November 22, 2011
In recent years, it has become increasingly popular politically to tout one's own policies as being the greenest of the green. Rhetoric involving "green" jobs and sustainability has come to the forefront and symbolic shows of strength against climate change are on the rise as various countries' politicians each want to demonstrate their own personal commitment. However, this piecemeal exercise in which a random smattering of countries takes action is unlikely to change anything at all, says Bjørn Lomborg, an adjunct professor at Copenhagen Business School.

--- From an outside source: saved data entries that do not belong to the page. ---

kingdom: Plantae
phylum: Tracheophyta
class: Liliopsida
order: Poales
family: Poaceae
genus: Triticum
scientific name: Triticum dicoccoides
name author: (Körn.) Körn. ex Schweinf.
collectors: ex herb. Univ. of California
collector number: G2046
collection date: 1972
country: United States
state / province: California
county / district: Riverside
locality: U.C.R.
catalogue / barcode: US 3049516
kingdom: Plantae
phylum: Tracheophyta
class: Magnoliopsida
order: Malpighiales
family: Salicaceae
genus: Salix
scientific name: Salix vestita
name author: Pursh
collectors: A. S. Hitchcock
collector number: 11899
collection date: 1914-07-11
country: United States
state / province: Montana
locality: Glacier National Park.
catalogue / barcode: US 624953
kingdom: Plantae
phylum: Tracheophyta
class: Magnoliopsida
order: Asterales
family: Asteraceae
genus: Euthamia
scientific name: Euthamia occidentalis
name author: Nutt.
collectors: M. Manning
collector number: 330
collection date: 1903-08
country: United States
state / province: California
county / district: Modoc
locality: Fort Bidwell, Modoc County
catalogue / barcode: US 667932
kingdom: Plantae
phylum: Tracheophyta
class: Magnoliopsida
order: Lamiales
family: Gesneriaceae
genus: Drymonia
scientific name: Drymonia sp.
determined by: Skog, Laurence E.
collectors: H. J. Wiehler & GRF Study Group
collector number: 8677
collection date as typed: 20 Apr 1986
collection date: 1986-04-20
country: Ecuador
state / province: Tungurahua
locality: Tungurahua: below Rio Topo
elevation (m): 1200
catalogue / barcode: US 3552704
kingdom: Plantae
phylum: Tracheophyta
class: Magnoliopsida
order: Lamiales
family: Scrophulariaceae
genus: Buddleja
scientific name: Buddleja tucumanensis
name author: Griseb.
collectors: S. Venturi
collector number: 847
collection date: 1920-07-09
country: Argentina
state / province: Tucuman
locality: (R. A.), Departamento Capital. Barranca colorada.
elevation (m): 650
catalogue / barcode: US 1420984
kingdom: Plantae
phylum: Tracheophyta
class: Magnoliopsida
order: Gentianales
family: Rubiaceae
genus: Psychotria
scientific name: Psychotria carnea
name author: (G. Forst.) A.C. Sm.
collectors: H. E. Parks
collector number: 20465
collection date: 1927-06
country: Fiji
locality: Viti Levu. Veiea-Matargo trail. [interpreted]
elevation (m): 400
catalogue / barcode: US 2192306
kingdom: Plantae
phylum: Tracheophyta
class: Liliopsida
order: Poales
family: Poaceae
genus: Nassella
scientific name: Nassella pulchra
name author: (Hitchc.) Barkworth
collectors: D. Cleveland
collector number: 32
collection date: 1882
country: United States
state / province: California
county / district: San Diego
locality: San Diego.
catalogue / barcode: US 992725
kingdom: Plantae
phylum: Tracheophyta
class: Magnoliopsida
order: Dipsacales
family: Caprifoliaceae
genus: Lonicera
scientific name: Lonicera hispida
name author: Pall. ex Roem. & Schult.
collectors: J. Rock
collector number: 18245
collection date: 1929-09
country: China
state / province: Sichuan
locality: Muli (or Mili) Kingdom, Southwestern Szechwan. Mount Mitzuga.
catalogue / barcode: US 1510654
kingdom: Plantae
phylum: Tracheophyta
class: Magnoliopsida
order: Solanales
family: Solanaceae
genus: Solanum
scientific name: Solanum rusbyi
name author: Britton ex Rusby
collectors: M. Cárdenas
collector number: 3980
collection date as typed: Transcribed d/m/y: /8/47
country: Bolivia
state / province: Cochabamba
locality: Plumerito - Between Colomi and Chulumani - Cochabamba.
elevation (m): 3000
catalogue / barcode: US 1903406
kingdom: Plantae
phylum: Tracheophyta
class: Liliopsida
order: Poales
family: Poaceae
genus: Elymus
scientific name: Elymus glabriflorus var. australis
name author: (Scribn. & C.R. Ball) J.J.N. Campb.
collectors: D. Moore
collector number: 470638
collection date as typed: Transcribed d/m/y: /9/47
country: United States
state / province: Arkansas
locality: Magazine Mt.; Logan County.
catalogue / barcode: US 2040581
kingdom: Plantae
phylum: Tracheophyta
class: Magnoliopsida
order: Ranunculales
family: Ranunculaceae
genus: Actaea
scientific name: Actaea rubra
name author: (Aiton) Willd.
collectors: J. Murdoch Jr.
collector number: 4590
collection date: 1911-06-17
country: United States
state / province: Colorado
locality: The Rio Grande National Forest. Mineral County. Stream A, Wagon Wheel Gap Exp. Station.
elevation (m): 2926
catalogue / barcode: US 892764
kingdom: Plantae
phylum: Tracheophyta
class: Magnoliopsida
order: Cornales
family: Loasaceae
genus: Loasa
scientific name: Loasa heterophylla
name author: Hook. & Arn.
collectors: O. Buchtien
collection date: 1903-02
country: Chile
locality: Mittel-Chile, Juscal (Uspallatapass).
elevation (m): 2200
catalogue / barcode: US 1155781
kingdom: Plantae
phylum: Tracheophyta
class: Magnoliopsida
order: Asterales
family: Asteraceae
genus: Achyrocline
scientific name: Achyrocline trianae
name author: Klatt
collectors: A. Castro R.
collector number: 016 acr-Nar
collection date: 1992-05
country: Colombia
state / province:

For example, the Danish government intends to expand wind power dramatically by 2020. That is a significant gesture, but, since the country is part of the European Union's emissions-trading scheme, it will mean absolutely nothing for global carbon dioxide (CO2) emissions. It will simply make coal power cheaper in other EU countries.
- Indeed, costly emission cuts in Denmark and elsewhere are likely to lead to a partial relocation of CO2 emissions to more lenient countries, such as China (where production is less climate-efficient), and thus to an overall increase in global CO2 emissions.
- The EU has reduced its emissions since 1990, but, at the same time, it has increased imports from China, which alone has produced enough emissions to offset those reductions.
Politicians claim that a green economy will cost nothing, or may even be a source of new growth. Unfortunately, this is not true.
- Globally, there is a clear correlation between higher growth rates and higher CO2 emissions.
- Furthermore, nearly every green energy source is still more expensive than fossil fuels, even when calculating pollution costs.
- Moreover, while green-energy subsidies generate more jobs in green-energy sectors, they also displace similar numbers of jobs elsewhere.
Many politicians are drawn to photo opportunities and lofty rhetoric about "building a green economy." Unfortunately, the green energy policies currently being pursued are not helping the environment or the economy. More likely, they will lead to greater emissions in China, more outsourcing to India, and lower growth rates for the well-intentioned "green" countries.